By Wesley J. Smith, J.D., Special Consultant to the CBC
Der Spiegel is one of the best news magazines around. In the current issue, it carries an interview with an emergency room physician who thinks he should be able to refuse to save the life of patients whose quality of life he finds too low, and kill others, based on the same criteria. From the interview with Berlin ER physician, Michael de Ridder:
De Ridder: We need a concept for the treatment of hopeless cases. We can delay the time of death almost indefinitely with dialysis, artificial respiration and feeding tubes. But at what point does this no longer serve the welfare of the patient? As an intensive-care doctor, there have been times when I’ve treated patients and said to myself afterwards: That wasn’t a good decision. I too have experienced the long-term consequences of medical aid that doesn’t make sense.
Even assuming his perspective is right — and I don’t — many of these situations involve circumstances in which the outcome is uncertain. That something didn’t work out well, doesn’t mean it was wrong to try. But De Ridder would rather lose someone who could be saved in difficult circumstances than save many who will live in a severely disabled condition:
SPIEGEL: What criteria should a doctor use to decide which lives are worth preserving?
De Ridder: It isn’t about morals. It’s about empiricism. You could say, for example: If a treatment was not successful the first 100 times, it should not be used for the 101st time. With the example of resuscitation: No brain can survive without oxygen for more than eight to 10 minutes. If I know that this time limit has been exceeded — the patient has enlarged pupils and is almost clinically dead — then my efforts are pointless. Unless of course, I think it’s a good thing to produce patients in a vegetative state, at a 99-percent success rate. But doctors are fighting such concepts with all their might. They say: But you never know! There are 100 extraordinary circumstances that may mean that it is possible to help one out of 100 patients to continue to live a meaningful life, they say.
SPIEGEL: So should that person, that one out of 100, simply be abandoned?
De Ridder: Let me answer that with a question: Should I be allowed to put 99 people into a terrible situation, just because what I do benefits one person? How ethical is behavior where 99 decisions cause suffering: Are these (decisions) not as important? The guiding principle for any physician is not to harm the patient . . .
The italicized statement should turn on everyone’s flashing red lights! These are value judgments, not medical determinations, that the physician has no right to impose.
Having decided he can abandon patients whose quality of life he disdains, De Ridder then assumes the right to kill patients who want to die, including people with disabilities:
SPIEGEL: Would you help [kill the patient]?
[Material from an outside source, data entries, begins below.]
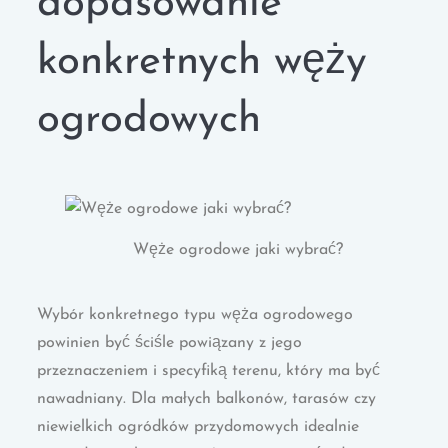
dopasowanie
konkretnych węży
ogrodowych
Węże ogrodowe jaki wybrać?
Wybór konkretnego typu węża ogrodowego
powinien być ściśle powiązany z jego
przeznaczeniem i specyfiką terenu, który ma być
nawadniany. Dla małych balkonów, tarasów czy
niewielkich ogródków przydomowych idealnie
De Ridder: Yes, if their decision were permanent and it was reached without external pressure, and if there is no evidence of psychiatric illness. You have to know the patient very well for this. [Me: This is just pabulum. In Oregon, for example, many patients have received assisted suicide from doctors they had just met for the purpose of being made dead — e.g., rank Kevorkianism.] Over the past year and a half, I have come to know a young woman, a brilliant scientist, who, since an accident two years ago, has been paralyzed from the head down and is completely without feeling. She wanted the artificial respiration shut off but she was refused, as that is clearly illegal. She was literally reproached for being the only patient in the ward who didn’t want to live.
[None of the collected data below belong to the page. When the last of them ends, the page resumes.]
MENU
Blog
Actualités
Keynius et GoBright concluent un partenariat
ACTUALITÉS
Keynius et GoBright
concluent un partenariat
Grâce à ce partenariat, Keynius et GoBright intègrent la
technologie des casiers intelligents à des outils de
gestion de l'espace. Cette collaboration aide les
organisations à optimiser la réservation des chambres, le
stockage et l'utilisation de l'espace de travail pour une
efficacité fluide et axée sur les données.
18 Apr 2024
SPIEGEL: How is the young woman doing now?
De Ridder: She is breathing on her own again. But she says that she can’t touch anyone anymore, she can’t do her work anymore, she can’t even lift a pebble. She doesn’t want to live like this. Mind you, it’s a life that wouldn’t even exist without advanced medical procedures and it’s also one that she can no longer end on her own. In that situation, I can’t exactly order that the woman should be turned so-and-so-many times a day, that she should be fed and that she should lie there for another 40 years, just because we have the technological know-how and we want to satisfy our ethical standards.
SPIEGEL: So what do you intend to do?
De Ridder: If she stands by her decision, then I will help her. And I will face the consequential controversy.
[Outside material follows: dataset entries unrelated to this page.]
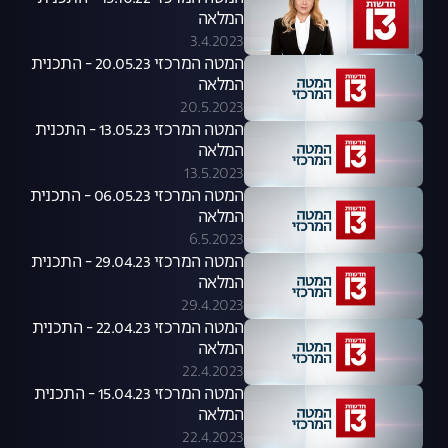
המלאה
3.4.2023
המטה המרכזי 20.05.23 - התכנית
המלאה
20.5.2023
המטה המרכזי 13.05.23 - התכנית
המלאה
13.5.2023
המטה המרכזי 06.05.23 - התכנית
המלאה
6.5.2023
המטה המרכזי 29.04.23 - התכנית
המלאה
29.4.2023
המטה המרכזי 22.04.23 - התכנית
המלאה
22.4.2023
המטה המרכזי 15.04.23 - התכנית
המלאה
22.4.2023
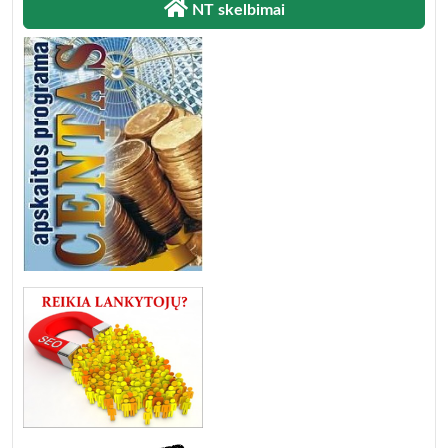
NT skelbimai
I am reminded of an important statement made by another German physician Christoph Wilhelm Hufeland back in the 19th Century, whom I have quoted before:
It is not up to [the doctor] whether . . . life is happy or unhappy, worthwhile or not, and should he incorporate these perspectives into his trade . . . the doctor could well become the most dangerous person in the state.
Hufeland’s worry was prescient, as history proves. Alas, physicians like De Ridder want to move us away from human exceptionalism in health care, and replace it with a discriminatory quality of life ethic that can only victimize the medically vulnerable and defenseless. This view cannot be allowed to prevail or none of us is ultimately safe.